Points A and B lie on a circle, centre O, radius 5 cm. Find the value of angle AOB that produces a maximum area for the triangle AOB.
This is my work and attempt:
So I will describe my diagram. It is a circle, with a triangle inside (not right angled) in the middle of the circle is a dot labelled O. From here I randomly drew point A and point B, on the edge of the circle and then connected points AOB to form a triangle in the circle. Side OB will be labelled 5 cm as well as AO for radius.
Then in the middle of AB i chopped it in half and drew a line down the middle to point O to form two right angled triangles.
Now I can begin:
Max area of triangle
A=0.5 b h
=(0.5) 5cosx (5sinx)
A'=0 when x=pi/4
But this is only half of theta or angle O, so times two.
pi/4 x 2
Now this answer is correct with the back of the book BUT It doesn't work so well because when i plug it back into my area formula, it turns out the angle is 0.. which cannot be max?

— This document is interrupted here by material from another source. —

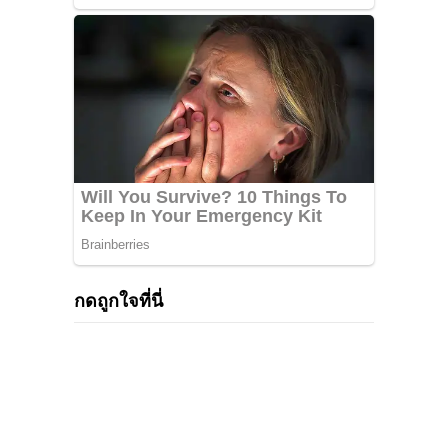
กดถูกใจที่นี่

So my area formula must be wrong.
What is wrong from my work and how do i fix it? demonstrate.
shouldn't it be
A=1/2 (r^2) (5sinx)?
How did you just get sinx using the SAS rule?
like even if you use the SAS rule, that means that you know two sides of a triangle and an angle inbetween.. i know that, but my question is how is the formula for that derived (sinx) to represent the height of the triangle?
and another question, r^2 represents the diamater correct?